Things I Wish I Could Tell My Parents In My 20s

Things I Wish I Could Tell My Parents In My 20s
Daryil For Homegrown

“One and a half spoon of sugar, a teabag, mixed with half cup of water and a spoon of milk.”

In the swirls of that morning tea like an astronaut spacewalking, I see myself, trying hard to find ground in no gravity. I can’t help but think the last two years weren’t supposed to look like this.

All those Pinterest boards of my favourite Esben Klint lamps and imagined conversations with friends in the balcony of a home of just “my own” were supposed to be lived realities by now. Instead, I find myself sharing the room with my sibling in our family home.

On most days, my parents are what I would call ‘moderately tolerable.’ On some rare days they almost make for good housemates, they don’t ask me too many questions, let me be and most importantly almost manage to not pick a fight with me.

But it’s been 2 years of living with them after 4 years of thinking I’d never have to do this again. Honestly, on most days we are just walking on eggshells, trying hard to bear with each other.

My conversations with friends now comprise of my best friend calling me with an “I can’t live them anymore, I need a vacation, they are irritating me again” while my other friend goes “Why is it so tough to live with them” and a third friend just straight up leaves for another city because there is only so much of your parents you can take after a point.

Don’t get me wrong, none of us hates our parents, but there is just so much we wish we could tell them. I was curious to find out what’s weighing heavy on the 20-somethings-mind so I asked a few friends and people on Instagram to tell me what they’d like to tell their parents.

1. “I was depressed.”

“I am lonely.”

“I want your validation.”

2. “Online friends are REAL friends!”

3. “Not all of us want to procreate.”

4. “I can’t get myself to forgive you for all the ways in which you fucked me up.”

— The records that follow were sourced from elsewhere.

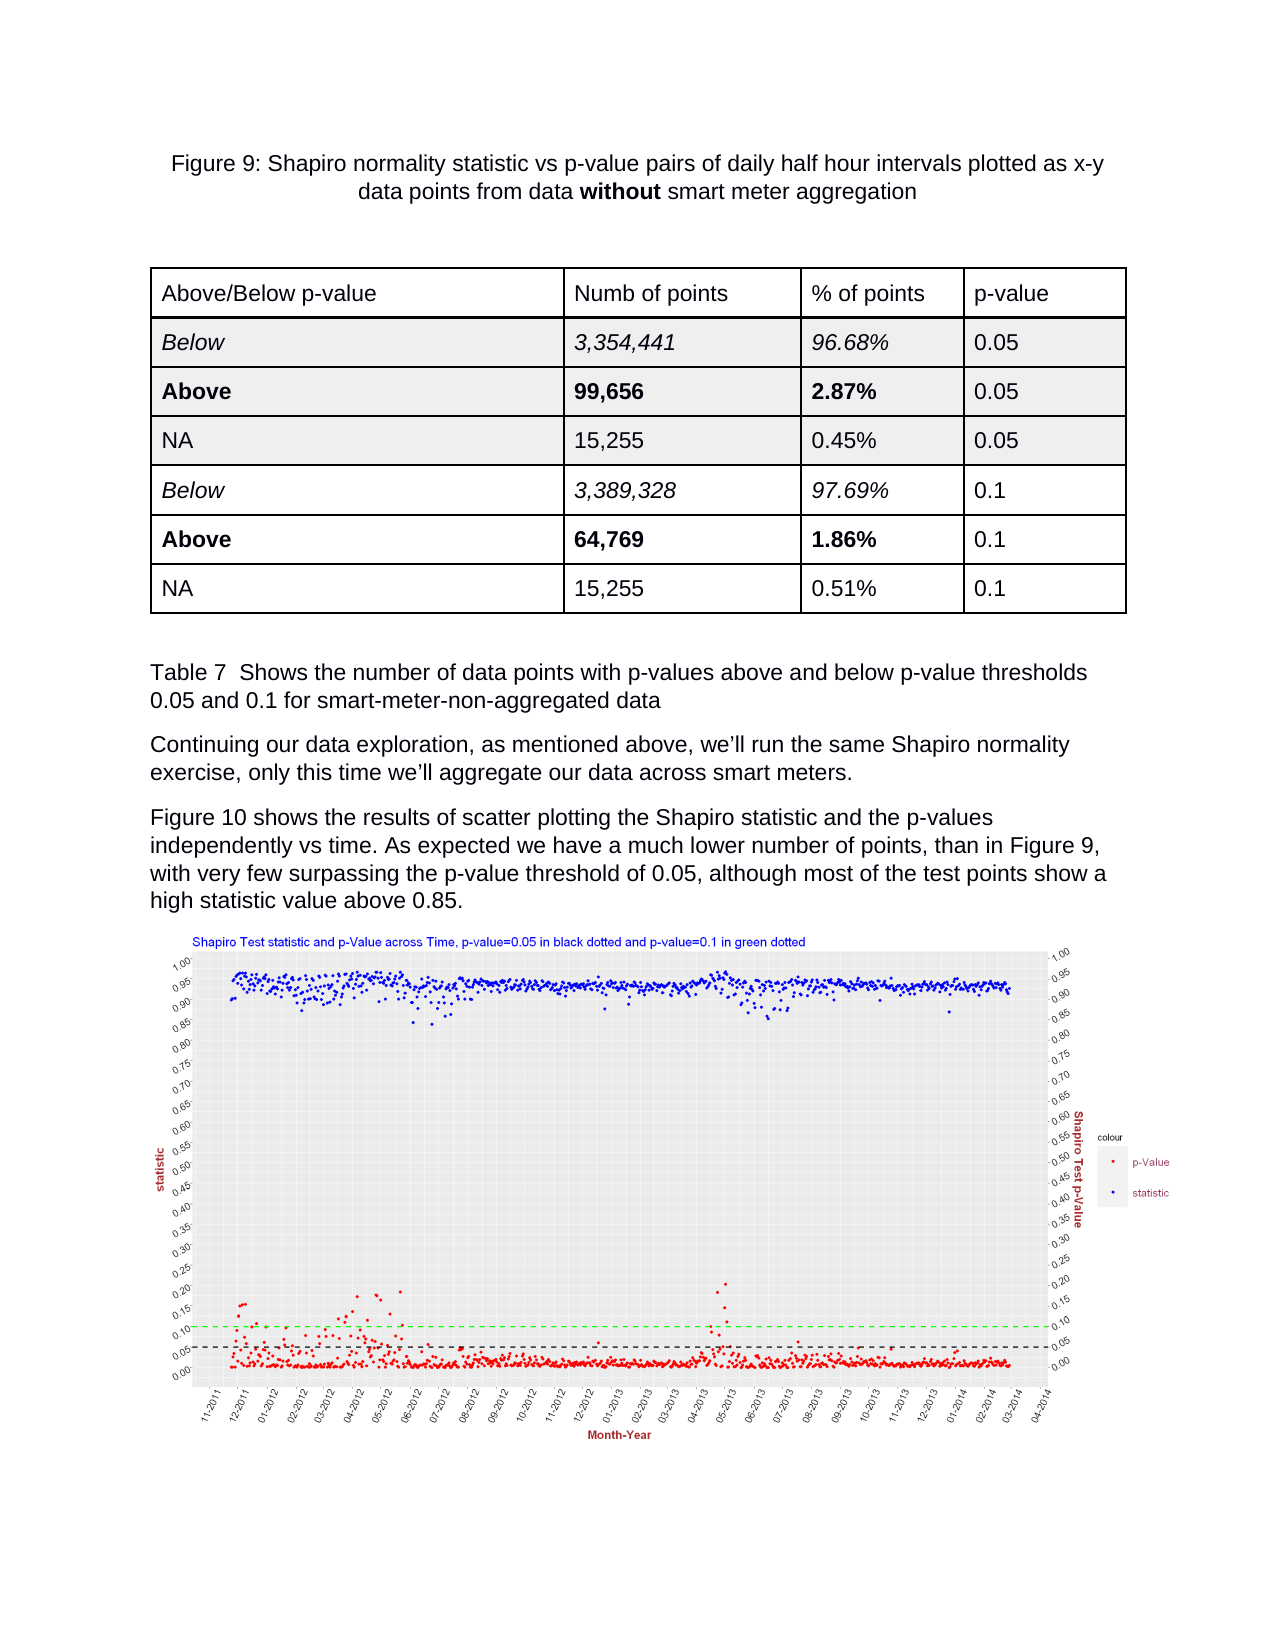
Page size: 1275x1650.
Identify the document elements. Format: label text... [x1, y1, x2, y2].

text Continuing our data exploration, as mentioned above, we’ll run the same Shapiro normality exercise, only this time we’ll aggregate our data across smart meters. [150, 731, 1125, 785]
table_cell NA [152, 417, 563, 464]
table_cell 1.86% [802, 516, 963, 563]
table_header Above/Below p-value [152, 269, 563, 316]
table_cell 15,255 [565, 417, 800, 464]
table_cell 3,354,441 [565, 319, 800, 366]
table_cell 3,389,328 [565, 466, 800, 513]
text Figure 9: Shapiro normality statistic vs p-value pairs of daily half hour intervals plotted as x-y data points from data without smart meter aggregation [150, 150, 1125, 204]
table_header Numb of points [565, 269, 800, 316]
table_cell Above [152, 368, 563, 415]
table_cell Below [152, 466, 563, 513]
table_cell 96.68% [802, 319, 963, 366]
table_cell 64,769 [565, 516, 800, 563]
table_cell 15,255 [565, 565, 800, 612]
table_cell 2.87% [802, 368, 963, 415]
table_cell 0.45% [802, 417, 963, 464]
table_header % of points [802, 269, 963, 316]
table_cell 99,656 [565, 368, 800, 415]
table_cell 0.51% [802, 565, 963, 612]
table_cell 0.1 [965, 516, 1125, 563]
text Figure 10 shows the results of scatter plotting the Shapiro statistic and the p-values independently vs time. As expected we have a much lower number of points, than in Figure 9, with very few surpassing the p-value threshold of 0.05, although most of the test points show a high statistic value above 0.85. [150, 804, 1125, 914]
table_cell 0.1 [965, 466, 1125, 513]
table_cell Below [152, 319, 563, 366]
table_cell 0.05 [965, 417, 1125, 464]
text Table 7 Shows the number of data points with p-values above and below p-value thresholds 0.05 and 0.1 for smart-meter-non-aggregated data [150, 659, 1125, 713]
table_header p-value [965, 269, 1125, 316]
table_cell 0.1 [965, 565, 1125, 612]
table_cell 97.69% [802, 466, 963, 513]
table_cell 0.05 [965, 319, 1125, 366]
table_cell Above [152, 516, 563, 563]
table_cell 0.05 [965, 368, 1125, 415]
table_cell NA [152, 565, 563, 612]
picture [150, 932, 1176, 1445]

5. “I want to move in with my girlfriend.”

6. “I want to stop working for a while and go MIA!”

7. “I have a boyfriend.”

8. “I don’t give a fuck what other people say and would love if you didn’t either.”

9. “A lot of stuff.”

“I’ve seen you change, be kinder towards yourself. Seek help in trouble, you don’t have to keep fighting silent battles and drain yourself + despite stigma, therapy WILL help. I promise.”

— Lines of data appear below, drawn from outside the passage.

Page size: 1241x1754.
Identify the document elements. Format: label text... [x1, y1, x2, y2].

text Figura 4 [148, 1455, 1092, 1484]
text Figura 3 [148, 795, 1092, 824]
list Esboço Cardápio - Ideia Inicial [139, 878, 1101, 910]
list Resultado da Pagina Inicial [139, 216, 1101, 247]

“I love you but it feels strange to say it.”

“I wish you understood me better and our relationship was different.”

“You’re only getting older, please relax, have fun and unwind whenever possible. Do more things that make you happy.”

“I wish the resentment I grew up with wears off and I’m able to embrace your presence more.”

10. “I am seeing a therapist.”

11. “I don’t think you both are compatible, why can’t you just get divorced.”

12. “Stop being obsessed about getting me married.”

13. “Mental-health?”

14. “Thanks for the childhood trauma, my friends think I’m funny now.”

15. “I don’t have a career plan. But also I don’t want you to make one for me. Just listen and support me. Don’t rush to find a solution.”

16. “I wish you didn’t place my worth on marks, now I can’t stop placing my self-worth on how productive I am.”

17. “Sex after marriage is just the shittiest concept by society.”

18. “We out here getting legit pregnancy scares.”

19. “I wish you weren’t so mean to me, would have prevented me from dating men who were the worst to me.”

20. “I am gay.”

21. “I have an entire life you are missing hearing about because you judge too easily.”

22. “Please express your love through a physical love language like hugs.”

23. “No, waking up early won’t solve all my problems and the phone isn’t causing me the goddamn stomach ache.”

24. “I’m more like you than I’m willing to admit.”

In a conversation that extends, a friend of mine tells us on the group chat “ You know what, I just wish they would let me experience life in my way instead of influencing every major decision.” Another friend extends support and says, “I know my parents try but they just end up trivialising my experiences at times”. The first friend takes a moment before sending a rather heartfelt voice note, “I wish they’d express themselves with no reservations, and let me do the same. Without reprimanding me for doing so. I think my parents are really cool people, outside of being just parents. I wish to get to know them as people, not as parents if they’ll allow me and I wish they were interested in knowing me too.”

Most days at home I feel I’m a character from Disney’s Hannah Montana, where my double lives aren’t half as interesting as hers but are just as chaotic and worlds apart. There is a version of me my parents know, a version that doesn’t really match up to the version my friends get. I’m a lot cooler and more laid back than my parents believe.

And I don’t think there’s any metaphorical wig that I have to remove for them to see that.